(Umran Dergisi)
İhmal, kötü niyet veya iklim değişikliği nedeniyle ormanların cayır cayır yandığı, Türkiye’nin de dahil olduğu savaşların coğrafyamızı altüst ettiği, yıkımın, açlığın, yoksulluğun kurbanı olan mültecilerin akın akın sınırları zorladığı, korona salgınını devam ettiği günümüzde, Türkiye, bir yandan orman yangınları ile boğuşurken diğer yandan sel felaketi ile karşılaştı. Diğer yandan Suriyeli mülteciler konusu, toplumda infial yaratarak birtakım provokasyonlarla kaşınırken bir de Afgan mülteciler krizi gelip gündeme oturdu.
Dünyada Doğal kaynakların yavaş yavaş tükenmesi, yeni kaynak arayışları, var olan kaynakların nasıl paylaşılacağı sebebiyle çıkan askerî, ekonomik ve sosyal çatışmalar çevre sorunlarına daha derin bir farkındalık getiriyor. Yer küreyi hoyratça kullanan kapitalizm, neo-liberalizm dünyayı yaşanılır bir yer olmaktan çıkarmış, insanları mutlu etmekten ziyade, insanlık için bir bataklık haline getirmiştir. Gelecekte yaşanacak büyük gıda krizi, denizlerde canlı hayatın yok oluşu, daha büyük seller, kuraklık, salgın hastalıklar sebebiyle büyük yok oluşa doğru ilerleyen dünyamızda bugün yaşadıklarımız buz dağının görünen kısmıdır.
Tabiata bu kadar müdahale ederseniz yıllar sonra döner sizi vurur. Yaşanan afetler çok kazanma hırsının sebep olduğu beton medeniyetinin sonucudur. Kişisel menfaat sonucu çizilmiş imar rezaletlerine rant uğruna göz yumulması, imar uğruna su yataklarının daraltılması, sel ve heyelan bölgelerine imar ve yapılaşma izni verilmesi, tabiatın katledilmesi sonucudur.

> Kayıtlardan alıntılar
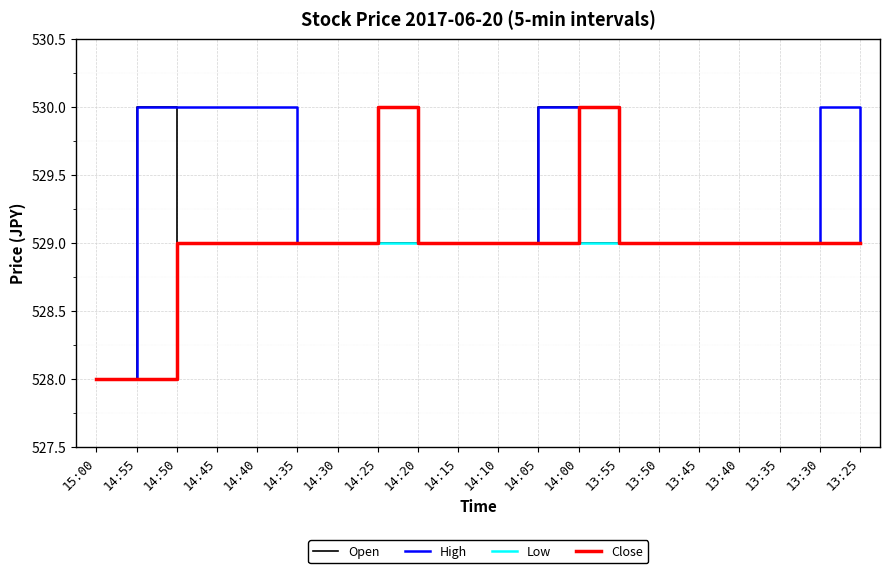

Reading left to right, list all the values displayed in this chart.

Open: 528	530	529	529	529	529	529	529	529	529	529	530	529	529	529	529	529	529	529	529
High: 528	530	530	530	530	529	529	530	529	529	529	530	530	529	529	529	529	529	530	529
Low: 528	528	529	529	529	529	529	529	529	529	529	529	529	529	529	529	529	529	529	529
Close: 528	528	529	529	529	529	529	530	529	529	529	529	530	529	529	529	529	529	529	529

> Yanıtlanacak sorular
a) Doğanın tahribatını anlatan yazıda "Tabiata bu kadar" sözlerinden başlayıp "tabiatın katledilmesi sonucudur." sözlerine kadar uzanan bölümün tamamını hiçbir değişiklik yapmadan yazın.
b) Doğanın tahribatı ve afetler üzerine yazıyı kaldığı yerden sürdürün.

> Görev sonuçları
a)
Tabiata bu kadar müdahale ederseniz yıllar sonra döner sizi vurur. Yaşanan afetler çok kazanma hırsının sebep olduğu beton medeniyetinin sonucudur. Kişisel menfaat sonucu çizilmiş imar rezaletlerine rant uğruna göz yumulması, imar uğruna su yataklarının daraltılması, sel ve heyelan bölgelerine imar ve yapılaşma izni verilmesi, tabiatın katledilmesi sonucudur.

b)
İnsan kaynaklı “küresel ısınma” nedeniyle yüksek şiddette yağmurlar, heyelanlar, orman yangınları, susuzluk, kuraklık devam edecektir. Tabiat ve hayat dengesini bozan iklim değişikliğinin yıkıcı etkisi insanoğlunun sağlıklı yaşamasını giderek zorlaştıracaktır. Ekolojik hasarlar ile yer altı suları çekilecek, tarımsal üretim düşecek, gıdaya erişim daha da zorlaşacaktır. Sağlıklı bir çevre yoksa sağlıklı bir ekonomi, sağlıklı bir beslenme, sağlıklı bir sosyal hayat da olmayacaktır. Türkiye Avrupa’nın plastik ve kimyasal çöplerinin bir numaralı ithalatçısı haline getirildi. Yakın zamanda Marmara denizinde yaşanan müsilaj felaketi de denizlerin çöp ve atıklarla bir plastik havuzuna ve fosseptik çukuruna çevrilmesi nedeniyle yaşanmıştır. Çevre tahribatı, inşaat çılgınlığı, betonlaşma, yeşilin yağmalanması, yandaş kayırmalarına baktığımızda, içinde yaşadığımız sistemin bizatihi kendisi sorunlar doğuran bir sistemdir.
Felaket Ortaya Çıkmadan Önlemek Esas Olmalıdır…
Uzmanların ifadesine göre, esas olan yangının ilk 15 dakikada tespit edilmesi, süratle kontrol altına alınıp ilk saat içinde söndürülmesidir. Aksi takdirde yangının kontrol atına alınmasın giderek zorlaşacağı söylenmektedir. Orman yangınları ile mücadele ekiplerinin asıl işi büyümüş yangını değil, henüz yeni filizlenmiş yangını söndürmektir. Devletin, afetlerden sonra değil ondan önce riskli bölgelere gidip, riski azaltma noktasında neler yapılabileceğini tespit etmesi ve ona göre hazırlanması gerekiyor. Risk yönetiminin ihmal edildiği yerlerde kriz yönetimi başarılı olamaz. Etkin bir risk yönetimiyle afetlerin yıkıcı etkilerinin azaltılması mümkün olur. Son yaşadığımız orman yangınları ve sel felaketlerine afet yönetimi açısından baktığımızda, risk azaltma ve hazırlık aşamalarının ihmal edildiğini görüyoruz.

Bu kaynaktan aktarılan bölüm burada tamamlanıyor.